Interview mit Keiichi Matsuda: AR als belebte Geisterwelt
Keiichi Matsuda hat in seinem Film Hyper-Reality vor den Gefahren von Augmented Reality gewarnt. Wird seine Vision mit Apples Vision Pro jetzt Wirklichkeit?
"Es gibt eine Tendenz, jede neue Technologie als eine Art Bedrohung oder Gefahr zu sehen. Ich denke, es ist wichtig, wachsam zu sein, wenn es darum geht, inwieweit wir uns diese Technologien zu eigen machen wollen", sagt der Designer und Filmemacher Keiichi Matsuda, im Interview in der aktuellen Ausgabe von MIT Technology Review. Matsuda bezeichnet sich selbst als "kritischen Designer". Mit seiner Arbeit versucht er, den Einfluss neuer Technologien auf unser alltägliches Leben erfahrbar zu machen.
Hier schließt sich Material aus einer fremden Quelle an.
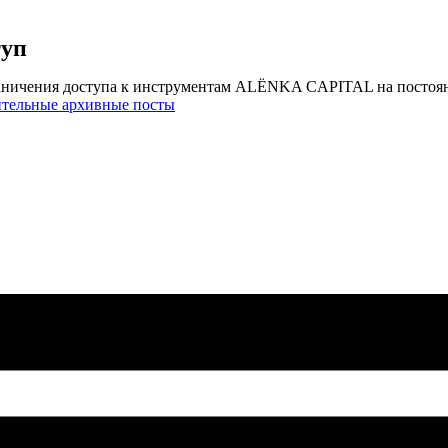
туп
аничения доступа к инструментам ALЁNKA CAPITAL на постоя
ительные архивные посты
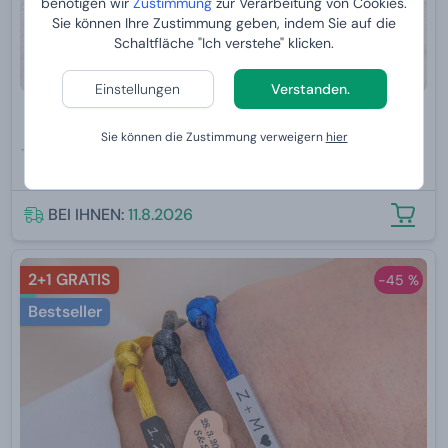
benötigen wir
Zustimmung
zur Verarbeitung von Cookies.
Sie können Ihre Zustimmung geben, indem Sie auf die
Schaltfläche "Ich verstehe" klicken.
Einstellungen
Verstanden.
Armband mit Medaillon und eigenem Text
Sie können die Zustimmung verweigern
hier
28,99 €
15,
99 €
BEI IHNEN:
11.8.2026
2+1 GRATIS
-45 %
Bestseller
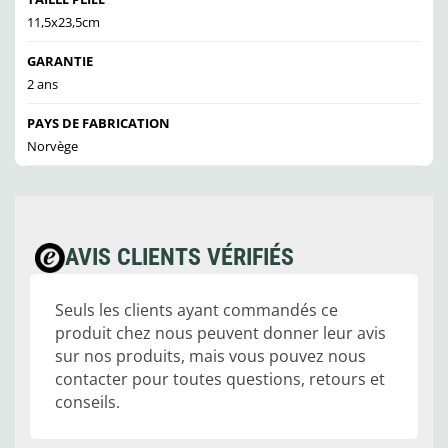
11,5x23,5cm
GARANTIE
2 ans
PAYS DE FABRICATION
Norvège
AVIS CLIENTS VÉRIFIÉS
Seuls les clients ayant commandés ce
produit chez nous peuvent donner leur avis
sur nos produits, mais vous pouvez nous
contacter pour toutes questions, retours et
conseils.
"Aber ich glaube auch, dass es noch einen großen Spielraum gibt, wie sie eingesetzt werden können", sagt er. "Es liegt an uns, den Geist für diese Möglichkeiten zu öffnen. Denn wenn wir das nicht tun, werden wir mit den langweiligsten und am meisten produktivitätsorientierten, ausbeuterischen und konsumorientierten Versionen dieser Technologie enden."
Matsuda wurde durch den Kurzfilm Hyper-Reality international bekannt. In dem vor rund zehn Jahren veröffentlichten Film zeichnet er ein eher dystopisches Bild einer Zukunft, in der alle Menschen AR-Brillen tragen. Im Gespräch mit MIT Technology Review spricht Matsuda aber nicht nur darüber, ob diese Dystopie mit Apples neuem Vision-Pro-Headset Wirklichkeit werden könnte. Er erzählt auch von seinem neuesten Kurzfilm "Agents", den er kürzlich veröffentlichte.
Zuletzt 2018 hatte Matsuda "Merger" präsentiert. "Ein Film über eine KI, die man sich in ihrer Komplexität und ihrem Ausmaß kaum vorstellen kann", sagt Matsuda. "Merger beruht im Grunde auf der Idee einer KI als allmächtigem Gott. Eine Idee, die ich sehr westlich finde. Ich wollte also einen Kontrast, eine Alternative dazu finden, indem ich über Animismus oder japanischen Shinto als eine Art andere Seite der Medaille nachdachte." In "Agents" zeigt er ebenfalls eine AR-Zukunft, die von KI-Agenten bevölkert ist, die mit ihren Usern kommunizieren und Aufgaben für sie erledigen.
"Autonome, kleine Programme, die nicht allmächtig sind und nicht allwissend. Sie können dumm sein, sie können verspielt sein, sie können gutartig sein, sie können hilfreich sein oder sie können bösartig sein. Ich versuche, eine Vision zu skizzieren, wie wir KI nicht als einen allmächtigen Angriff auf das Menschsein betrachten können, sondern als eine Art belebte Geisterwelt, die es uns ermöglicht, mit der Technologie auf eine Weise zu kommunizieren, die sich sehr, sehr natürlich anfühlt", sagt er.